As president, Mr. Bazoum “secured the trust” of foreign powers but not of his own people, Mr. Louati said in agreement.
“He has indeed fallen victim of his own incapacity to bond with the majority of Niger’s population given his Arab-speaking background and his coming from a minority tribe,” he told The Epoch Times.
“Bazoum did not have enough time to consolidate his power, and his predecessor did not help him either. He first remained silent then barely criticized the coup, which by no means will serve the long-term interests of the people of Niger.
“No democracy comes to life after a military coup; the cases of Egypt or Algeria are some of the most explicit examples.”

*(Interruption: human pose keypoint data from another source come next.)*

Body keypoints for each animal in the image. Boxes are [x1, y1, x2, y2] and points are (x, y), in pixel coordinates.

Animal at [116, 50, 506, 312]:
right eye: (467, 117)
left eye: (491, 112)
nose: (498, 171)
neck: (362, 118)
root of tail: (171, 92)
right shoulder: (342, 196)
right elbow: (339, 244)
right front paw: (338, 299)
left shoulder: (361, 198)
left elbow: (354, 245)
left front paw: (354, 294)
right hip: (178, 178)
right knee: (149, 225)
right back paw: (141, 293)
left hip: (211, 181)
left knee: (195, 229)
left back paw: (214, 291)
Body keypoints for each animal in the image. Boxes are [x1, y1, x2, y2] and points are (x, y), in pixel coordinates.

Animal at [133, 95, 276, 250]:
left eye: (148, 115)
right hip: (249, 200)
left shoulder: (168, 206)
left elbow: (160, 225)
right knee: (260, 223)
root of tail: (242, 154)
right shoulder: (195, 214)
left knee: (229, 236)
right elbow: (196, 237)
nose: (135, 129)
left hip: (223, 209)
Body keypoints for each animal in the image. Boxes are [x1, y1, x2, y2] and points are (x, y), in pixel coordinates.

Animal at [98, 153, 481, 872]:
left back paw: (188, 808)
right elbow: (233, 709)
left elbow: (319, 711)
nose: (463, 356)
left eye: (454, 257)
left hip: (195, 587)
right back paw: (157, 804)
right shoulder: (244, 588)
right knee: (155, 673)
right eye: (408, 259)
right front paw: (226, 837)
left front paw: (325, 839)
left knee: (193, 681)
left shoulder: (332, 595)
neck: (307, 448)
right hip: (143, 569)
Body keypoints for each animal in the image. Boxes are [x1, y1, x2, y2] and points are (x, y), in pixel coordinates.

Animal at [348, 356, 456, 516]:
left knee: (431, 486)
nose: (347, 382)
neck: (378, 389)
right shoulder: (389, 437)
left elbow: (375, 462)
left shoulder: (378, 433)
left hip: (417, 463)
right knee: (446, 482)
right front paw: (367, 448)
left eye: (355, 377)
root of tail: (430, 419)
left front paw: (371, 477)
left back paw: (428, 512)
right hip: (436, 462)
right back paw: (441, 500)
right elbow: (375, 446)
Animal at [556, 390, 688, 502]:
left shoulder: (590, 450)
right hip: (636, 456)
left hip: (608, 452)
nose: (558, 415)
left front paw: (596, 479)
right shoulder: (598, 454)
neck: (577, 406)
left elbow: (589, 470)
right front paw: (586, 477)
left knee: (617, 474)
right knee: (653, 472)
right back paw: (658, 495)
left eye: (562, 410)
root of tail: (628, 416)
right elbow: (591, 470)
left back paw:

‘Dangerous Security Prospects’

Going forward, Mr. Louati is fearful that the CNSP will likely “enter into paranoid mode” as time passes and the people of Niger, growing impatient, will start demanding that they deliver to improve their lives.
“This will definitely create tensions within the council with consequences no one can predict,” he said. 
The political situation in Niger risks degenerating into “uncertain and dangerous security prospects” for the country and the wider Sahel region, according to Mr. Yabi. 
“The departure of French troops might leave a vacuum, which will be difficult to fill in the short term, and jihadist groups can certainly take advantage of that,” he said.
“But it is also possible that cooperation between Niger, Mali, and Burkina Faso improves given their new alliance of military rulers and that it ends up producing positive results on the ground.”
The complexity of the crisis in the Sahel calls for “more than military and security responses” even as military rulers don’t seem ready to accept that and explore additional responses, according to Mr. Yabi. 
“U.S. presence in Niger was not necessarily mainly about fighting jihadist groups but about having a presence which allows them to watch Libya and the entire Sahel-Sahara region and even beyond,” he told The Epoch Times. 
“The countries of the Sahel and wider West African region need to have a full understanding of the layers of their vulnerability to insecurity— beyond terrorism, which is not the only source of insecurity—and they need to have a more subtle and realistic way to get their partners to do what helps them, strengthening progressively their own capacities to deal with existential threats.”